Когда он с силой налег на крышку, юноша еле успел убрать руки и рухнул на влажный ледяной атлас. Темнота давно не казалась графскому сыну такой светлой. Он плакал. Плакал так, будто был живым. Навзрыд.
— Я знал, что вы не любите меня, отец, — шептал он, кусал губы, — но не думал, что ненавидите меня так же сильно, как ненавижу вас я за годы бесстыжей лжи… Если б только возможно было проклясть вас сильнее, чем вы уже прокляты, я бы не испугался призвать все силы рая себе в помощь. Анка, Анка… Милая моя Анка… Я выращу Михея как сына, обещаю тебе, Аннушка. Клянусь своей душой, которую он забрал у меня и которую ты бережно хранишь на небесах...
Горбун тихо стоял над светлым гробом, слушая стенания молодого господина. А когда рыдания наконец смолкли, с горьким вздохом повернулся к двери. Через пару долгих мгновений та скрипнула, и хозяин замка молча прошел к своему гробу.
— Она жива. Не надо так на меня смотреть.
— Михей тоже жив. Мертв только ваш сын. Дайте ему шанс побыть немного живым.
Хозяин ничего не ответил горбуну, и тот молча задвинул крышку черного гроба. Затем закрыл на замок дверь склепа и отправился обратно в замок, беззвучно шевеля губами: он молил всевышнего спасти и сохранить всех и каждого. Тяжело ступая, поднялся наверх и заглянул в начинающую светлеть спальню: гостья продолжала спокойно спать, заботливо укрытая одеялом. Горбун подошел к окну, отряхнул пыльные портьеры и распахнул створки, впустив в затхлую комнату чистую прохладу раннего осеннего утра.
— Отто, бедный мой Отто, вы совершили очередную роковую ошибку.

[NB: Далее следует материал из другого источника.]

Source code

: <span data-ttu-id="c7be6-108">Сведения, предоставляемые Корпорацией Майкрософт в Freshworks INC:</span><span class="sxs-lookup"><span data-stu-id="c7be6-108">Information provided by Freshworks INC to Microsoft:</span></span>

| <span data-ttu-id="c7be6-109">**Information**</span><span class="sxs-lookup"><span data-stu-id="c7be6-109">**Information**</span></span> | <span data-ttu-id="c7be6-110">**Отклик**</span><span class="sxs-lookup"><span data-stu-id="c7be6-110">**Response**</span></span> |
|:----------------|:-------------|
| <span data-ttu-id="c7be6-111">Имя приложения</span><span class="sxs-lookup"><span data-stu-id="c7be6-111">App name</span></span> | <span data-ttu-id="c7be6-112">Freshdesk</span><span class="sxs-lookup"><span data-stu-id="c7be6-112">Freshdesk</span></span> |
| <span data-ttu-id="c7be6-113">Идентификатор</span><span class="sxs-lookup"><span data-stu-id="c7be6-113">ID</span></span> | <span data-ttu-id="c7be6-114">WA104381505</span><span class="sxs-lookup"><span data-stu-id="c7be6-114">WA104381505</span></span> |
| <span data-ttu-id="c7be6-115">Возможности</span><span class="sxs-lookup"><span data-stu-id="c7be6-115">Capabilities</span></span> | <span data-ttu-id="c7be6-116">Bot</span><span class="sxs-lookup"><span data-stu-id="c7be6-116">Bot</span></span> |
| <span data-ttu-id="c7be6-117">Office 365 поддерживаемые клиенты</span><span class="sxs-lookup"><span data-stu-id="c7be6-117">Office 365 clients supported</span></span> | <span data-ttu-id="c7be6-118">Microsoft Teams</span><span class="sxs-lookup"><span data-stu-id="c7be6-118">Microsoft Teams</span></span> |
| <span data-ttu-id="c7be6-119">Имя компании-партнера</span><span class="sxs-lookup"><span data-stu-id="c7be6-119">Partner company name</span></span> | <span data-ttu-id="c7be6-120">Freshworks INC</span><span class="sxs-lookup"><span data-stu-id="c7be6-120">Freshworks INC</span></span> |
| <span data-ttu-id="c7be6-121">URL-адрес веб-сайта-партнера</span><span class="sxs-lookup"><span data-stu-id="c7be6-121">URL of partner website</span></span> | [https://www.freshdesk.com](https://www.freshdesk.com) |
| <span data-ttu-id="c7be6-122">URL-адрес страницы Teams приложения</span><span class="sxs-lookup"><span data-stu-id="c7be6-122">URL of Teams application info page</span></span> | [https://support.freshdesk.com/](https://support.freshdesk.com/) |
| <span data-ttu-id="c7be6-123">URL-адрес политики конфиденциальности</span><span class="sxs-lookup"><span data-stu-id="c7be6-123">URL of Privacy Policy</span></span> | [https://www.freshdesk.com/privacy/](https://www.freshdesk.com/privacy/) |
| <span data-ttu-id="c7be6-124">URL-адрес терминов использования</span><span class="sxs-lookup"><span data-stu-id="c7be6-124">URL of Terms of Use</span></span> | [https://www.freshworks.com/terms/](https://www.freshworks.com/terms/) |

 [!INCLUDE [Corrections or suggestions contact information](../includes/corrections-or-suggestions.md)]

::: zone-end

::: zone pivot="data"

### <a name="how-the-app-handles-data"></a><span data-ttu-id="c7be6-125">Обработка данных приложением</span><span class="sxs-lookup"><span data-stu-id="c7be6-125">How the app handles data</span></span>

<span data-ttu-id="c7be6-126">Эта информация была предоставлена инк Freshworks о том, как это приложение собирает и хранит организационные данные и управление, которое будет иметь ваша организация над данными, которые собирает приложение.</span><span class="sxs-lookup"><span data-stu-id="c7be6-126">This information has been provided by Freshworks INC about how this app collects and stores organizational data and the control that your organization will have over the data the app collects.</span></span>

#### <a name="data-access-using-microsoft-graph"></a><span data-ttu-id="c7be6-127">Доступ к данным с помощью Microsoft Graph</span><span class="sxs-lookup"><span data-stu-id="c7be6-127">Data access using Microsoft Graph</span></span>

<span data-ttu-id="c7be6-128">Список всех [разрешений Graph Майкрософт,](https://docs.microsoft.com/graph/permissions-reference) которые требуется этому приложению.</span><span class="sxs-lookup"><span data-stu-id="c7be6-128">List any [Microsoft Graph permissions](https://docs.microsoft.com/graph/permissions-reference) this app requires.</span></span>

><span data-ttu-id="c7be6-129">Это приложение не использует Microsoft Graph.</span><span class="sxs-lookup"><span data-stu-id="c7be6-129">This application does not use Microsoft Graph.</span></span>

На каком же свете вы научитесь просчитывать партию на два хода вперед, — проворчал старик себе под нос, еще раз тряхнул портьерами, отдергивая их до самого края, чтобы солнце заглянуло туда, где оно уже несколько веков было нежеланным гостем. — Бедняжка…
Непонятно, кого теперь пожалел горбун, но лицо его приняло траурное выражение, а сам он сгорбился еще сильнее. Отошел от окна и, не глядя на кровать произнес:
— Ты родилась под несчастной звездой, и даже бог теперь тебя не спасет.